[Provided records — start]

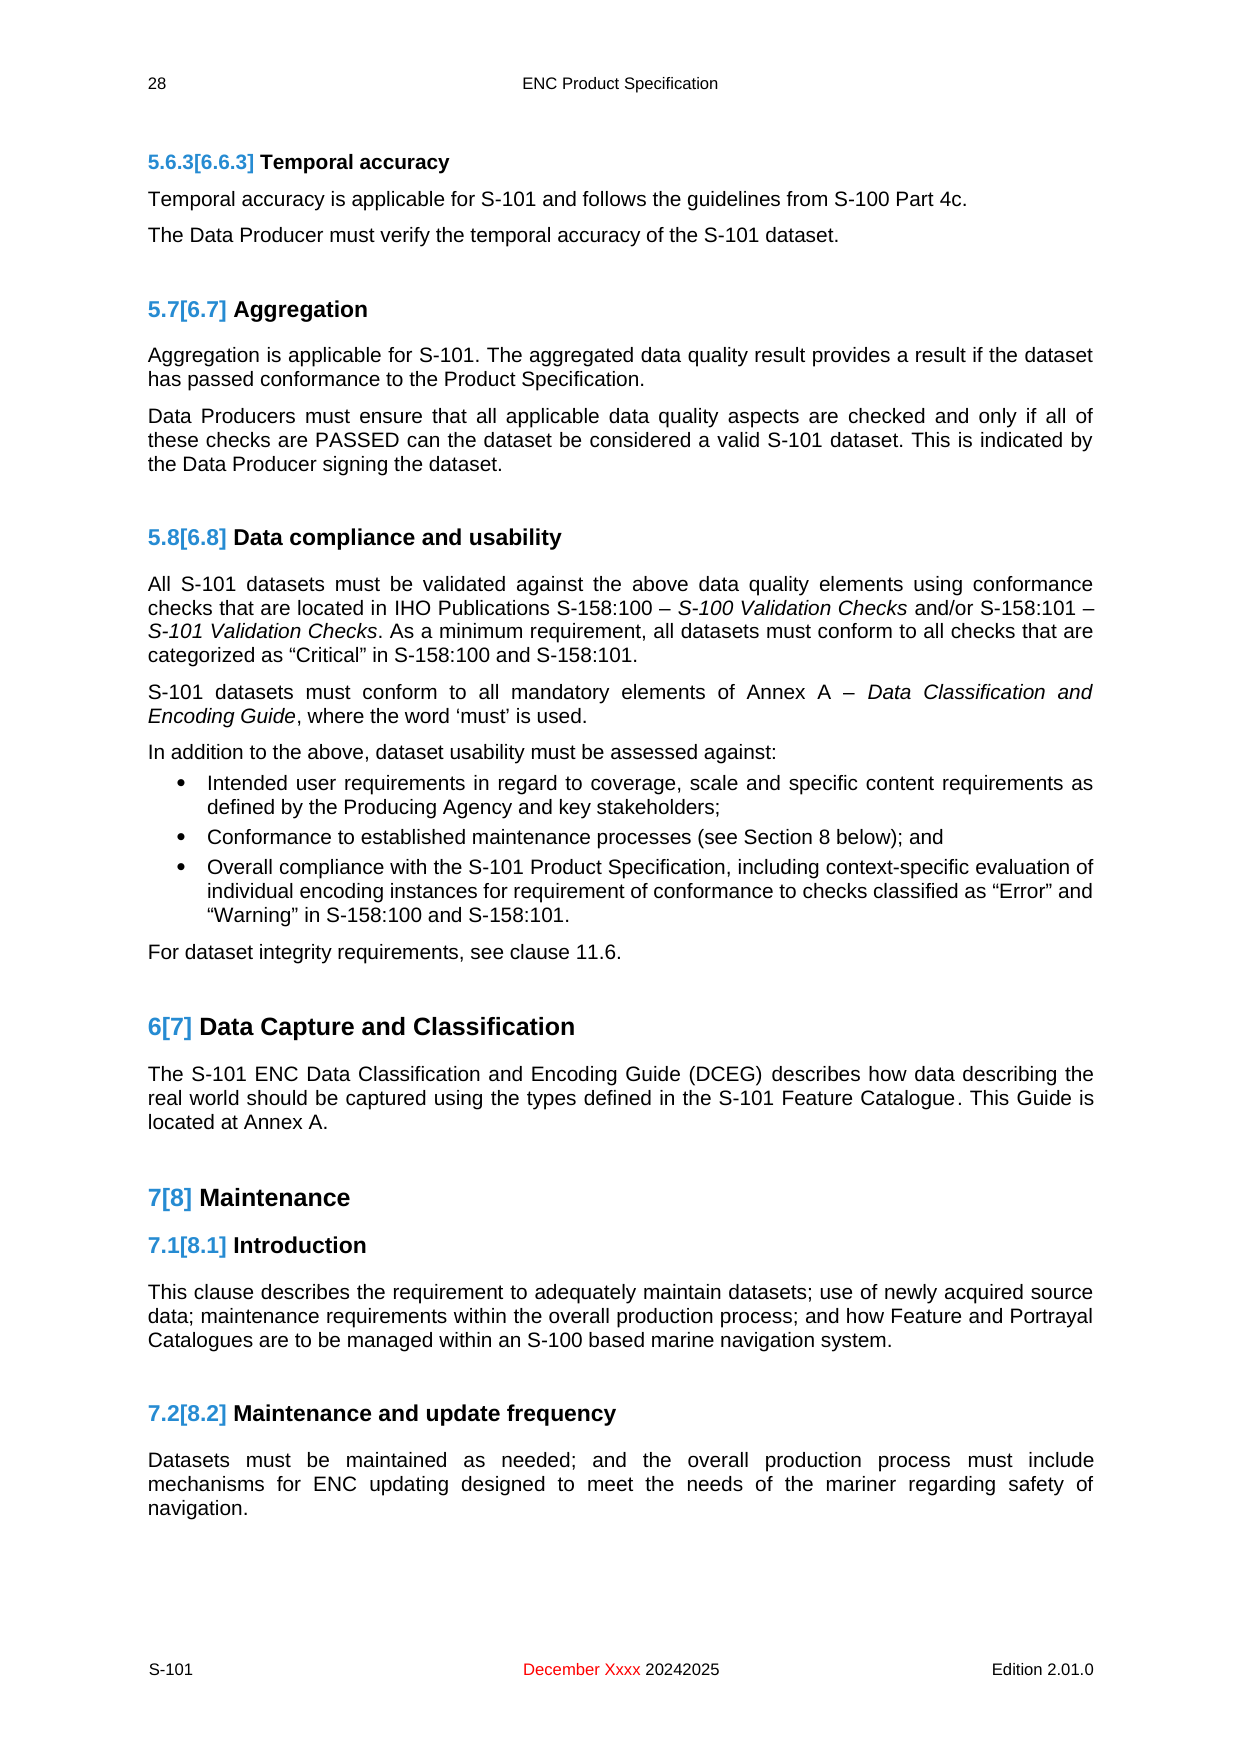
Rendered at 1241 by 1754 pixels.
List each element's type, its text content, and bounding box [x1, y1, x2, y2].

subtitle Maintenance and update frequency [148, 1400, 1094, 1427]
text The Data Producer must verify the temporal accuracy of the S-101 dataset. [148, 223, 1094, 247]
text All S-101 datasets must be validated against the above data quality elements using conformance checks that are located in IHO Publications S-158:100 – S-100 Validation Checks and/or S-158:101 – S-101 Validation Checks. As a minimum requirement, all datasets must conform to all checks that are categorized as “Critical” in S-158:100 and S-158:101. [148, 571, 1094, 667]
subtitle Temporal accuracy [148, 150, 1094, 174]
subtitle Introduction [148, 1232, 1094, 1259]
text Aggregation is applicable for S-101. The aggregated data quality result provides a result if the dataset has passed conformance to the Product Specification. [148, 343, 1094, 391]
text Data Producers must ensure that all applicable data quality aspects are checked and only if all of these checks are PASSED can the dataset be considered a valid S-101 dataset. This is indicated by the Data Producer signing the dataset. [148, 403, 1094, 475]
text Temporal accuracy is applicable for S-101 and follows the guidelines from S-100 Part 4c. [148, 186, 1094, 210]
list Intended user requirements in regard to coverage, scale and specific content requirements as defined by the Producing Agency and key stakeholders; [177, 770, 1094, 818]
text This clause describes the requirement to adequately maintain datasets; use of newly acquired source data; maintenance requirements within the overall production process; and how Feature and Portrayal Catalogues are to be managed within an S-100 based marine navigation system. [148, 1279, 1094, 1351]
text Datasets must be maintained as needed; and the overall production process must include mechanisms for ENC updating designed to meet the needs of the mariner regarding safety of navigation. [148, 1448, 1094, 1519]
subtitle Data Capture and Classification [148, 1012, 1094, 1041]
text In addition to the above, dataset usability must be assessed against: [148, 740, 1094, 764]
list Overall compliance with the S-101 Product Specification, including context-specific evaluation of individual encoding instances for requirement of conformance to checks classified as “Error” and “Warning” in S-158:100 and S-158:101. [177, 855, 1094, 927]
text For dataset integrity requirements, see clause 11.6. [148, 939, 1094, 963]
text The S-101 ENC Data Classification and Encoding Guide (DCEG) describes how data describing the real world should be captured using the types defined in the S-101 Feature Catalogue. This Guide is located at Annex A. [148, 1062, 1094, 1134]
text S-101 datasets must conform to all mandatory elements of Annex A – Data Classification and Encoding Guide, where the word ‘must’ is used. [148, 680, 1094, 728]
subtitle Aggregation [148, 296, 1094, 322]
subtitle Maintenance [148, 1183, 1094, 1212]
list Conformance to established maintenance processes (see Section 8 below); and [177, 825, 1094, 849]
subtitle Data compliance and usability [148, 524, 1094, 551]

[Provided records — finish]
[Provided records — start]

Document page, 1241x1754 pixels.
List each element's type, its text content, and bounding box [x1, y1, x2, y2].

[Provided records — finish]
[Provided records — start]

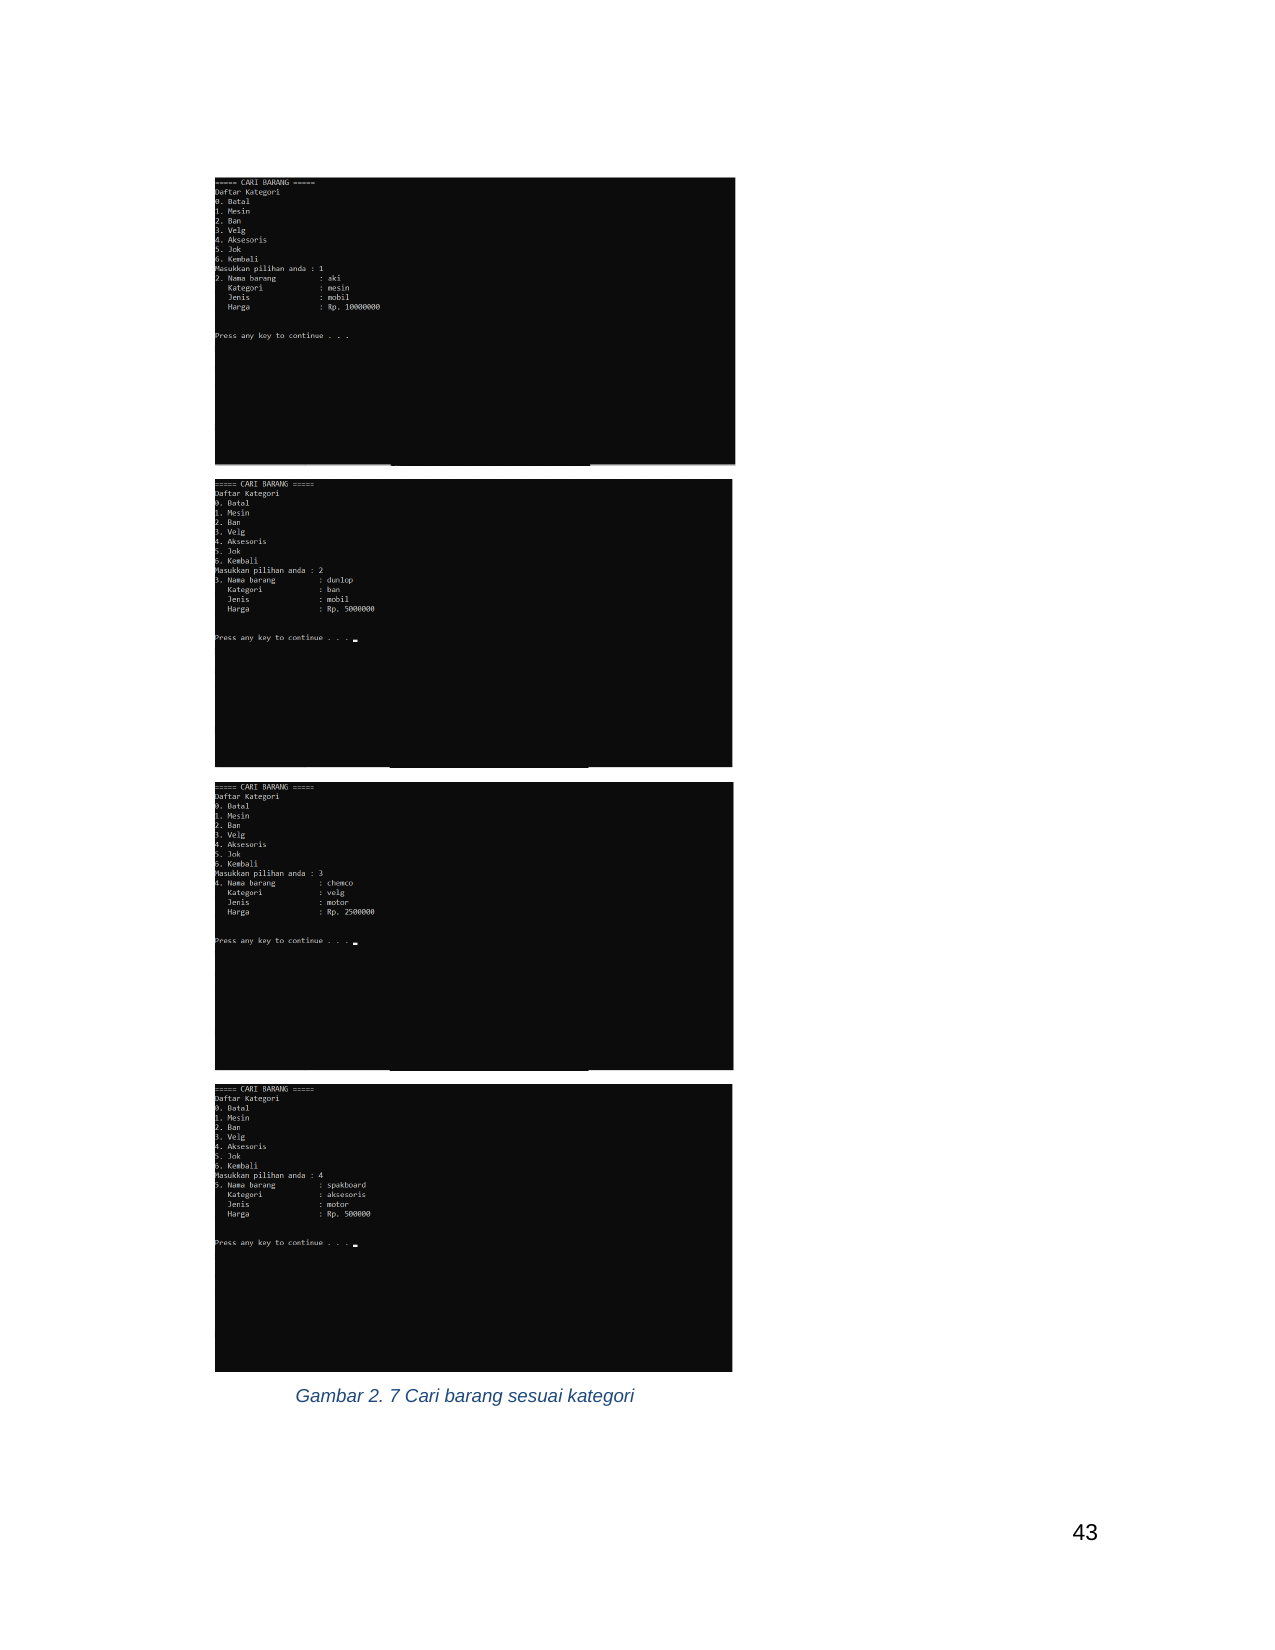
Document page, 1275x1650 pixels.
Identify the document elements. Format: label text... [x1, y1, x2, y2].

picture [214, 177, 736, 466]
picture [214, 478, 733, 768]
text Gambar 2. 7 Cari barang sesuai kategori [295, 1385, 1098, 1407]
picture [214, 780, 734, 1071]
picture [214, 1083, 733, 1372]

[Provided records — finish]

Using the material, show each line where the string "page" can be found.

Document page, 1241x1754 pixels.
Document page, 1275x1650 pixels.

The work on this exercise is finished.